#### WHAT YOU WILL DO
Can you copy, word for word, the records from the line with "This document pairs" to the line with "-0.002608, -0.015888, -0.573440]]", both of those lines included, while leaving the pictures out?

#### DATASET
===

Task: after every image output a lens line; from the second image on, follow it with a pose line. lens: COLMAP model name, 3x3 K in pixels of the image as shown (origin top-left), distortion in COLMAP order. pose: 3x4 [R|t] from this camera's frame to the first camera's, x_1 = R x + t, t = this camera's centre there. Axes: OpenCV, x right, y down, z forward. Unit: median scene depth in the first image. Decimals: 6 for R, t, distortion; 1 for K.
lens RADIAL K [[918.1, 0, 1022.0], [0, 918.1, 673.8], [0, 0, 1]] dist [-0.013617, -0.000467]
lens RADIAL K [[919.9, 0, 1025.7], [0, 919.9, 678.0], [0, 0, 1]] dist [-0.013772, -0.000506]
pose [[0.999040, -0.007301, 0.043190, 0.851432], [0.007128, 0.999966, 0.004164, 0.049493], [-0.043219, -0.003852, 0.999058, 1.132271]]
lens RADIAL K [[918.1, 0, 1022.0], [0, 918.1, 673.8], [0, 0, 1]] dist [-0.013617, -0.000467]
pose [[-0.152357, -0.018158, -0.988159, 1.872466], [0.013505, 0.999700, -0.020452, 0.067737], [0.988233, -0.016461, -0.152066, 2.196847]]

===

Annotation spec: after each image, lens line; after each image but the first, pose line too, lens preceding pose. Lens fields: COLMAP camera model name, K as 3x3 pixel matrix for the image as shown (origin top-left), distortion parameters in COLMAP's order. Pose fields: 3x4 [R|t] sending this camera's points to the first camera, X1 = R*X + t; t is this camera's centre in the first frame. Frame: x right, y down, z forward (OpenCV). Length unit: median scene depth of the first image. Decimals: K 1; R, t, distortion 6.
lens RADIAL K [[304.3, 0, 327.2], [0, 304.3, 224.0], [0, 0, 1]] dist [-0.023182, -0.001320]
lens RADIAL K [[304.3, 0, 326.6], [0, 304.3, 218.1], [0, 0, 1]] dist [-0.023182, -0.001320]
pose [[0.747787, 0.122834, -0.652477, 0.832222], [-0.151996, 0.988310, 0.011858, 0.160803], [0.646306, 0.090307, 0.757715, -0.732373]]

===

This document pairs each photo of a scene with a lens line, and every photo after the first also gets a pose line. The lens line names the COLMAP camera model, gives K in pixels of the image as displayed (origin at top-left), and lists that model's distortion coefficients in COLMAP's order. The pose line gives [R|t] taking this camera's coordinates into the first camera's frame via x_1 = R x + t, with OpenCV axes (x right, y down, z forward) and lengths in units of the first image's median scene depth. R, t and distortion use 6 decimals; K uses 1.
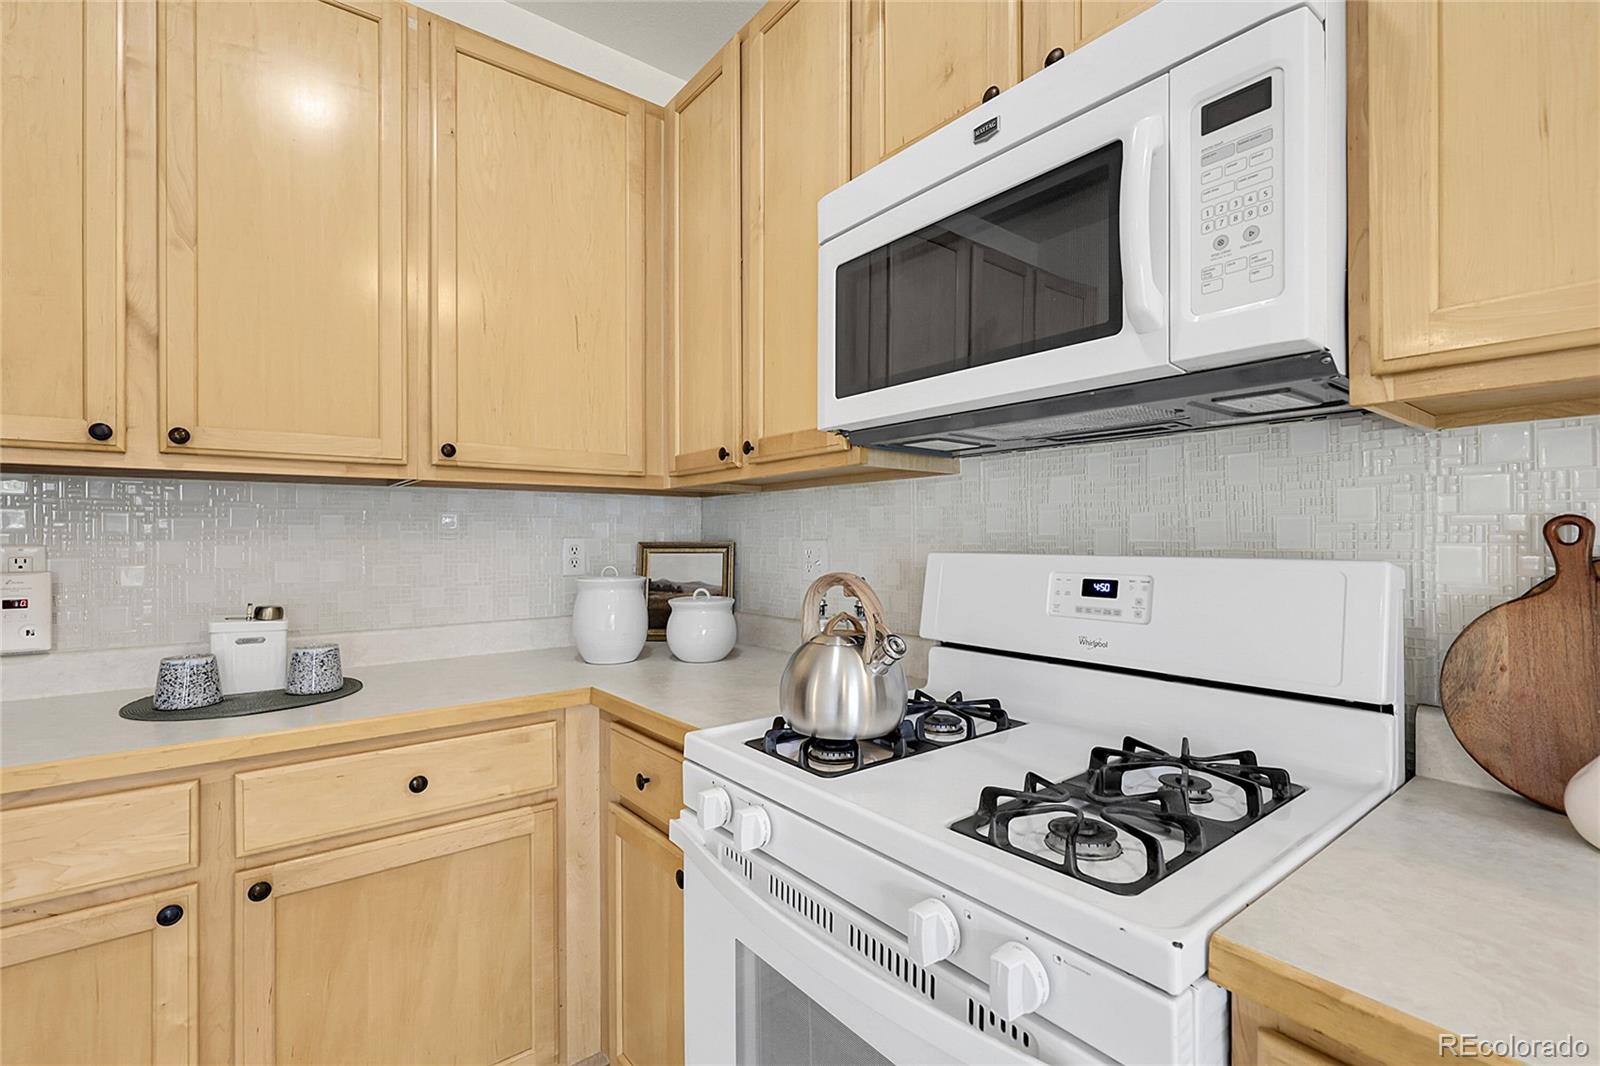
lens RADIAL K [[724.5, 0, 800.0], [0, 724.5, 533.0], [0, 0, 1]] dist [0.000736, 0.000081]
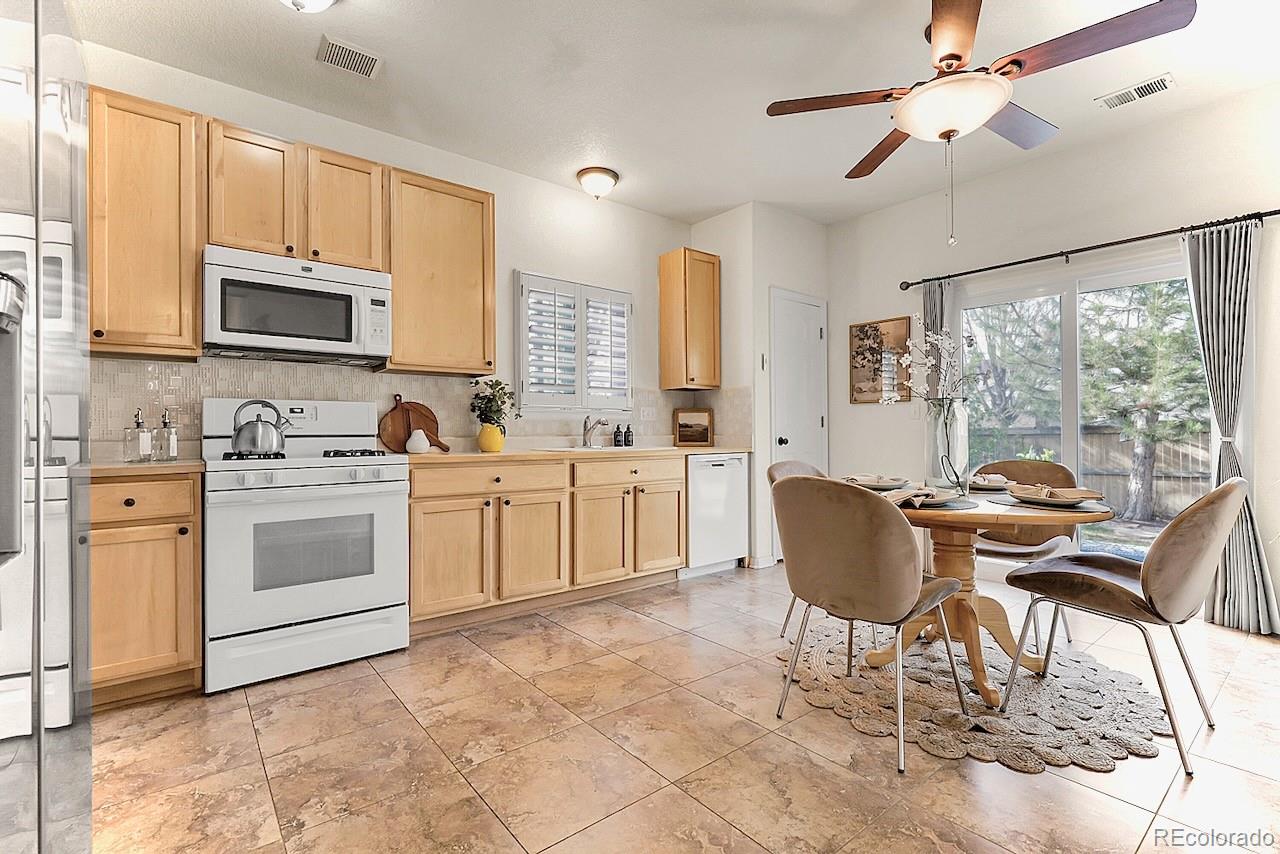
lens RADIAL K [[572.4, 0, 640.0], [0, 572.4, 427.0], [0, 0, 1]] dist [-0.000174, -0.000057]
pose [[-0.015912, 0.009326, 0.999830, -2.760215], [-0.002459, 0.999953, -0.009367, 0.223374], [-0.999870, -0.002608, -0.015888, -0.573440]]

===

#### RESPONSE FOR THIS EXERCISE
This document pairs each photo of a scene with a lens line, and every photo after the first also gets a pose line. The lens line names the COLMAP camera model, gives K in pixels of the image as displayed (origin at top-left), and lists that model's distortion coefficients in COLMAP's order. The pose line gives [R|t] taking this camera's coordinates into the first camera's frame via x_1 = R x + t, with OpenCV axes (x right, y down, z forward) and lengths in units of the first image's median scene depth. R, t and distortion use 6 decimals; K uses 1.
lens RADIAL K [[724.5, 0, 800.0], [0, 724.5, 533.0], [0, 0, 1]] dist [0.000736, 0.000081]
lens RADIAL K [[572.4, 0, 640.0], [0, 572.4, 427.0], [0, 0, 1]] dist [-0.000174, -0.000057]
pose [[-0.015912, 0.009326, 0.999830, -2.760215], [-0.002459, 0.999953, -0.009367, 0.223374], [-0.999870, -0.002608, -0.015888, -0.573440]]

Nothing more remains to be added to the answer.